NEW research by Amnesty International has highlighted the damaging impact on women of abuse and harassment on social media.

Their survey of women aged 18 to 55 across eight nations reveals that a quarter had experienced online abuse or harassment at least once, with 41 per cent of these respondents fearing for their safety, and over half suffering from stress or anxiety from aggressive responses to their posts. Some 46 per cent of the women surveyed revealed their abuse to be sexual or misogynistic, with 59 per cent saying it had come from complete strangers. In addition, around a third of women surveyed said they had withdrawn from public conversations online as a result of intimidation and threat.

For women in all walks of life, these figures, although horrifying, are no surprise. Just as most of us have suffered from harassment to some degree in our real lives, the same can be said of women’s online experience, ranging from cyberbullying and nasty trolling to threats of physical violence, rape or death.

During my time as an SNP MP, I was continually targeted on social media, with serious threats to my safety and my family’s reported to the police on a number of occasions, as well as sexual intimidation and racist abuse. Previous research conducted by Amnesty International has revealed the full horrifying extent of abuse directed at female MPs, with the most severe reserved for BAME female politicians. The combination of being a woman, an Asian and a Muslim seems to attract a certain toxic hatred and hostility.

I can understand why many of the women surveyed in this recent research reported trouble sleeping or experienced panic attacks; it worms its way into your psyche and makes you doubt yourself at a very deep level.
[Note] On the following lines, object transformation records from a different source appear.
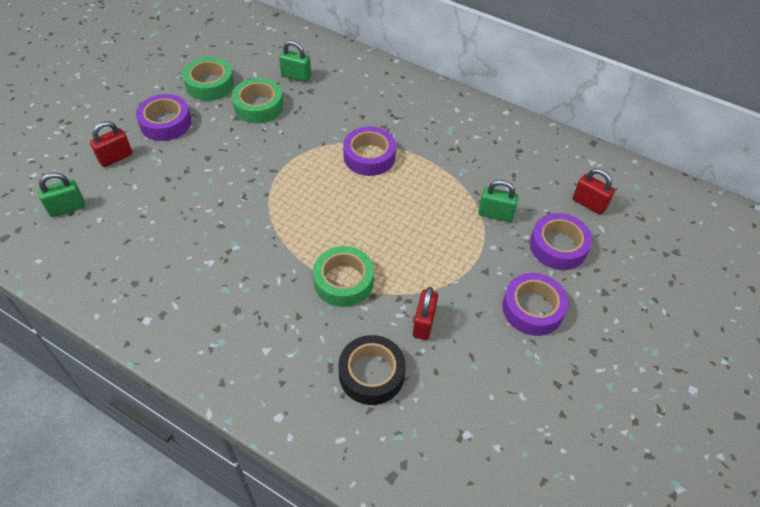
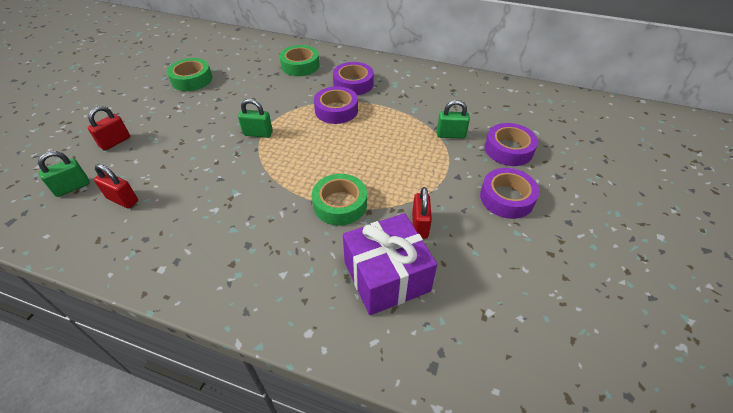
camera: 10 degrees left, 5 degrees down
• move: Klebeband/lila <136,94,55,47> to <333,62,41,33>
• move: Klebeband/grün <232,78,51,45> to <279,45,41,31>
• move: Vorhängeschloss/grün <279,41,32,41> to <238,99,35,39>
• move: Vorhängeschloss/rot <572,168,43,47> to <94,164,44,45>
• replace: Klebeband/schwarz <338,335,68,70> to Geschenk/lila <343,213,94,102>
When women are attacked for their gender, it’s about power, it’s about trying to silence women and close down their point of view. I’m alarmed to see the number of women who have left social media because of their bad experiences or self-censor their views to avoid a barrage of sexual aggression. Where are their voices then to be heard? Who is protecting their right to freedom of expression? It is vital that the opinions of women are central to debate and discussion. Without their input, half the population ceases to be properly represented.

And, just like harassment in the real world, it takes no heed of age, class or profession – these are our teachers, our nurses, our teenagers, our mothers and our children that are being targeted. We need to have an honest conversation about how much damage this is doing to women’s mental health and what needs to change to combat it.

The problem is that the internet and social media is still such a new phenomenon that we don’t have the powers fully in place to halt the haters and raise the debate to a higher level. The volume of online aggression is so much that it’s nearly impossible to catch all the perpetrators, but the police, legal and government agencies are letting women down by their lack of innovative thinking and practical solutions to this ever increasing problem. We need collaboration to create frameworks that allow freedom of speech but protect women from discrimination and afford opportunities for prosecution and justice.

A good place to start would be with some of the most powerful corporations on the planet – Facebook, Google, Twitter and YouTube, who have all been in the papers recently for their woeful response to racist, misogynistic and sexually abusive content on their platforms. So far these giant firms have neglected their promises to keep a watchful eye on the kind of content their users are posting, preferring users themselves to report unacceptable images, films or attacks. The problem is that often the damage is done before a nasty Twitter feed is shut down or blocked, or an explicit photograph on Facebook has been shared a hundred times over. These huge conglomerations’ reticence to accept accountability or responsibility for the filth, hate and downright disturbing images and commentary that appears on their sites, while accruing massive revenues in advertising, has got to be one of the great injustices of our day. There must be far harder crackdowns on their failure to deal with the monster they have created and have now lost control over.

Evidence of online abuse gathered by Amnesty reveals just how far we have to go to re-educate areas of society about attitudes towards women, towards equality, respect and tolerance. Who are these trollers who hold these views, and why do they feel the need to intimidate, threaten and abuse? The sinister power of social media is its ability to hide the perpetrator, to distance the hater from the human on the receiving end of their bile.

But the end result can have far reaching and devastating consequences, from self-harm to suicide, in some tragic cases, or even murder. It is vital that we teach our children and young people how to communicate properly with each other, to bridge the gap between our differences so we fear less and understand more.

Only then can we deal with this epidemic seeping into every corner of our lives.